Geothermal and Hydroelectric sources are currently providing most of Iceland’s power. Hence the glacial and ice runoff is actually good for the energy grid at the moment. But according to the Engineers, it might not be long that these runoffs stop, as the land is becoming warm with time. Hence sustaining the energy grid will become a difficult task in the time to come, Columbia University explained. Another advantage of the ice layers is that they keep pressure on the volcanic flows flowing deep underground. As the ice keeps melting away, the scientists fear that it’ll lead to deadly eruptions eventually.
The country is now producing an amazing amount of energy by making use of the CO2 injection method.

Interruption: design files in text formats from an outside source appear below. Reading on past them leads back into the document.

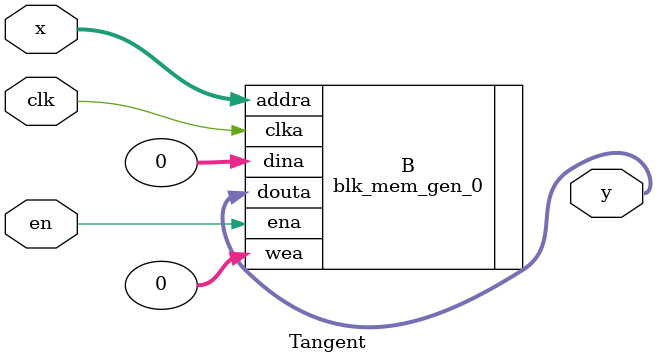
<source format=v>
`timescale 1ns / 1ps


module Tangent(clk,y,x,en

    );
    input [7:0]x;
    input clk,en;
    output [7:0]y;
    
    blk_mem_gen_0 B(.addra(x),.clka(clk),.dina(0),.douta(y),.ena(en),.wea(0));
endmodule

</source>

Currently they are producing enough energy that they have been proposed to sell the excess power to European Countries, as the produced power is much more than the 300,000+ residents require. The company running the geothermal plant, have created a process in which they mix carbon dioxide with hydrogen sulfide in water and then the solution is injected in the volcanic basalt underneath.
As it is known for a while now, carbon naturally precipitates with basalt as toEngineering.com claimed. But it was unclear that how fast the reaction could occur until this latest research that is actually groundbreaking. The reactions that were previously estimated in the range of hundreds of thousands of years, were recently discovered by the team of scientists studying the method that 95% of the CO2 was solidified under 2 years, according to the study that was published.
250 tons of the solution was injected into the volcanic basalt in the beginning of the project, this was done to check how fast the reaction could be created. Over the course of months, water samples were drawn from the basalt and carbon isotopes were measured in the water. The success of the experimentation was gauged by the team.
The CO2 problem of the world isn’t going to be solved by the injection technique that is because 25 tons of water is required to mitigate one ton of CO2. Freshwater sources have Sea water as a viable alternative, but the quantity of water required to even compensate a small country’s yearly need for the electricity is too much. What makes this process groundbreaking is the way it disposes the carbon dioxide and this could lead to further prove how disposal of carbon emissions help in moving forward in the energy sector.